<<<<

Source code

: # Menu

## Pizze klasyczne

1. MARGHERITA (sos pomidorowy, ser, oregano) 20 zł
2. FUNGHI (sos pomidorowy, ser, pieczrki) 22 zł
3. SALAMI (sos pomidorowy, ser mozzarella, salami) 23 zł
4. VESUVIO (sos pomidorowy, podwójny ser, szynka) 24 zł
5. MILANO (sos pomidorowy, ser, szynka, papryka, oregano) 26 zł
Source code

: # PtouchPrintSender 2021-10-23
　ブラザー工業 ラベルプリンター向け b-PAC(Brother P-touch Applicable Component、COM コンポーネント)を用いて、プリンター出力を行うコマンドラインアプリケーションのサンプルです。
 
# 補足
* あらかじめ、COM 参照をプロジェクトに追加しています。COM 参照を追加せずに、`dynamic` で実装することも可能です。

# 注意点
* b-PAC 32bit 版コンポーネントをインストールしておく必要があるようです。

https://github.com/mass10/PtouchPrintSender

>>>>

(Task description) Search the listing for "PtouchPrintSender" and show every line where it occurs.

(Response below)
: # PtouchPrintSender 2021-10-23
https://github.com/mass10/PtouchPrintSender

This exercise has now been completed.